▶ [Sağlanan Metin]:
<<<<
Sunuş

S U N U Ş

Blog sitemde yayına hazırladığım bu metinler, insanın gerçek doğasını anlamaya ve bunun gereklerini yapmaya yönelik bilgiler içeren telif / tercüme ve derleme şeklinde çalışmalardır. Bunları yayınlamaktan amacım, kendini tanıma titizliği içinde; insanın gerçek doğasının yüceliğini ve bunun önemini benimsemiş siz değerli dostlarımla bu bilgileri paylaşmaktır.

Doğru bildiğini ilgilenenlerle paylaşmak, biliyor olmanın sorumluluğunun gereğidir. Olumlu / olumsuz her türlü eleştiriye açık olan bu çalışmamı, konuyla içtenlikle ilgili olduğuna inandığınız dostlarınıza duyurabilirsiniz. İlginize teşekkür eder, bu vesileyle aramızda oluşacak sağlıklı bir iletişim ile, insanın gerçek doğasına yönelik bilginin yayılmasına hep birlikte hizmet etmeyi umarım.
>>>>
▶ [Materyalle İlgili Sorular]:
1/ Sunuş metninden "Blog sitemde yayına" sözlerini içeren ifadeyle başlayıp "bu bilgileri paylaşmaktır." sözleriyle biten bölümü hiçbir değişiklik yapmadan geri verin.
2/ Aşağıdaki ifadelerin sunuş metniyle uyuşup uyuşmadığını evet ya da hayır ile belirtin ve her biri için belirleyici sözleri metinden birebir alıntılayın.
(a) Blogda yayımlanan metinler yalnızca tercüme çalışmalarından oluşur.
(b) Çalışma olumlu ve olumsuz eleştirilere açık olarak sunulur.
(c) Okurların bu çalışmayı başkalarına duyurmaması istenir.
3/ Sunuş metnine göre doğru bilineni ilgilenenlerle paylaşmak neyin gereğidir?

▶ [Verilen Kayıtlar]:
<<<<
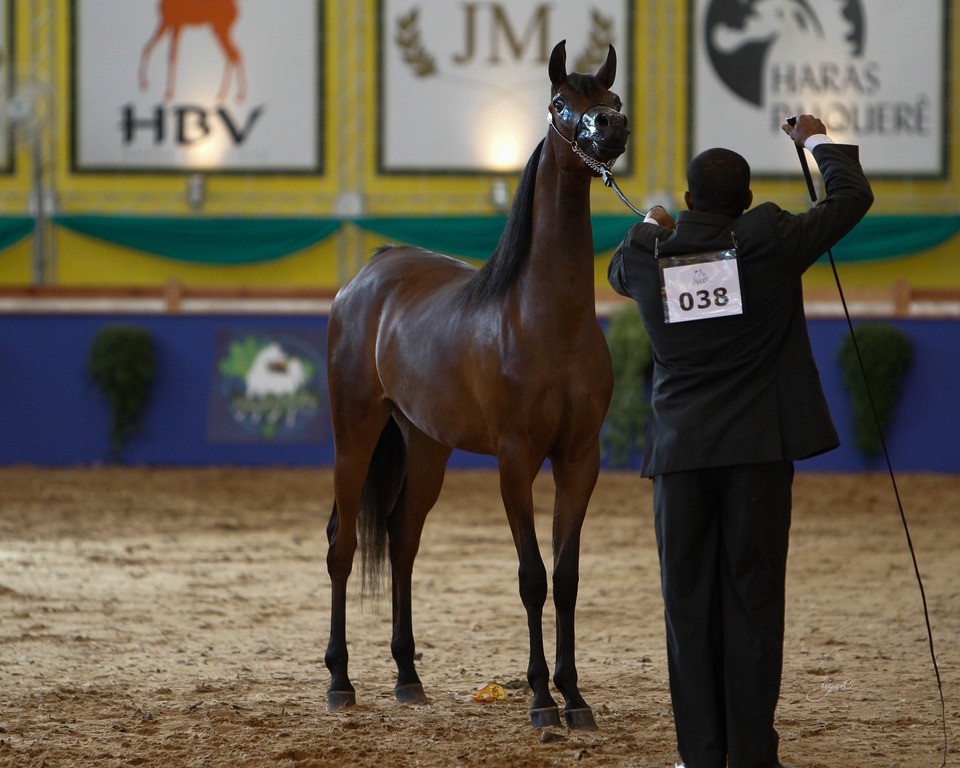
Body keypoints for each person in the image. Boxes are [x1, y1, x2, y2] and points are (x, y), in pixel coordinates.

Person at [607, 115, 873, 768]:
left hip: (680, 458)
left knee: (689, 611)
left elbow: (619, 271)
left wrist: (653, 223)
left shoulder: (649, 254)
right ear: (747, 199)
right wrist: (817, 139)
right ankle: (752, 756)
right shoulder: (769, 238)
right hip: (758, 453)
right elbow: (850, 198)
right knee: (753, 604)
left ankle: (701, 757)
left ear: (691, 201)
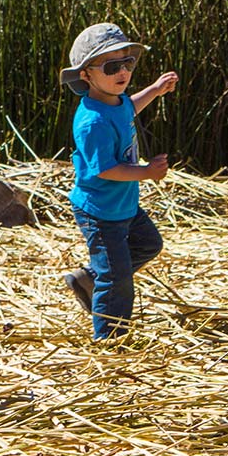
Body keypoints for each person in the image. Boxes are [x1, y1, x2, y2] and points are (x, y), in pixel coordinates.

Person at [59, 23, 178, 339]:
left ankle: (88, 279)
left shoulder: (117, 99)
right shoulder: (92, 121)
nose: (122, 71)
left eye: (127, 62)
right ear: (86, 74)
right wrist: (146, 172)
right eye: (112, 66)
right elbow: (106, 169)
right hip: (100, 212)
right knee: (118, 279)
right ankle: (110, 339)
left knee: (148, 244)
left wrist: (154, 90)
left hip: (123, 205)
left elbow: (129, 110)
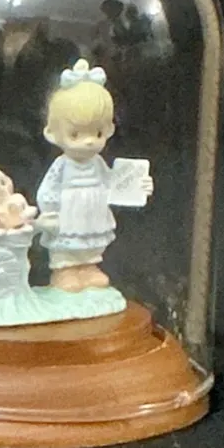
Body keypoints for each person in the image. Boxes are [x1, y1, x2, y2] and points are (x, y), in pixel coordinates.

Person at [35, 58, 153, 292]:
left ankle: (88, 268)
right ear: (52, 133)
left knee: (91, 240)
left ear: (109, 129)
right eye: (75, 134)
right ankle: (65, 270)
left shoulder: (98, 163)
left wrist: (139, 186)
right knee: (67, 243)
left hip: (93, 210)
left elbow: (113, 183)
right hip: (69, 211)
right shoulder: (62, 165)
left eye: (97, 133)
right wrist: (49, 211)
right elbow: (48, 189)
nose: (89, 141)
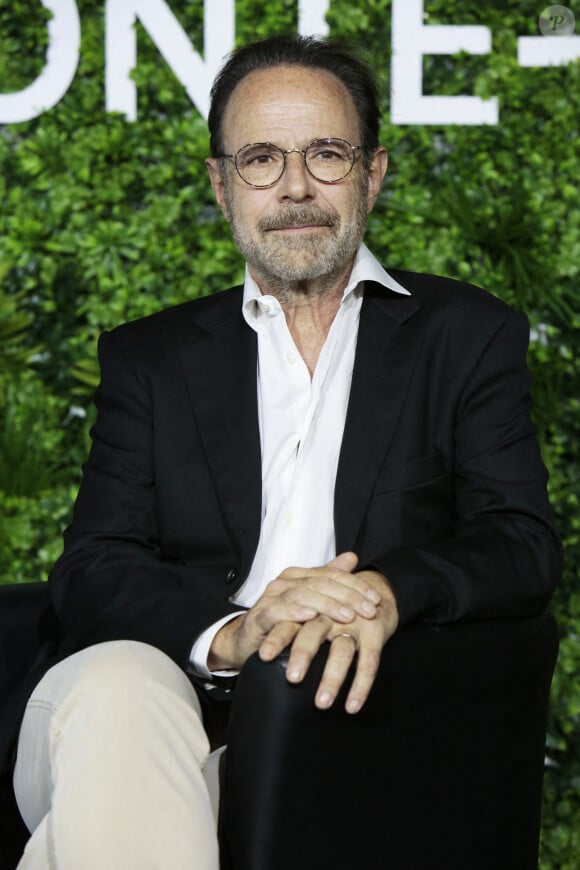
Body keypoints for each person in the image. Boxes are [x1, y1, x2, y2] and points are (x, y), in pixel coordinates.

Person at [9, 34, 561, 869]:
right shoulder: (152, 358)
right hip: (140, 701)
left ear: (373, 174)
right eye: (261, 159)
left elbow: (520, 544)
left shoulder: (465, 338)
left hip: (334, 730)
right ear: (221, 183)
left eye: (326, 155)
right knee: (121, 689)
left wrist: (382, 589)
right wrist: (232, 635)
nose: (295, 187)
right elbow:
>>>>
▶ [Alıştırma Cevapları]:
1/
Blog sitemde yayına hazırladığım bu metinler, insanın gerçek doğasını anlamaya ve bunun gereklerini yapmaya yönelik bilgiler içeren telif / tercüme ve derleme şeklinde çalışmalardır. Bunları yayınlamaktan amacım, kendini tanıma titizliği içinde; insanın gerçek doğasının yüceliğini ve bunun önemini benimsemiş siz değerli dostlarımla bu bilgileri paylaşmaktır.

2/
(a) Hayır: "telif / tercüme ve derleme şeklinde çalışmalardır"
(b) Evet: "Olumlu / olumsuz her türlü eleştiriye açık olan bu çalışmamı"
(c) Hayır: "konuyla içtenlikle ilgili olduğuna inandığınız dostlarınıza duyurabilirsiniz"

3/ Biliyor olmanın sorumluluğunun gereğidir.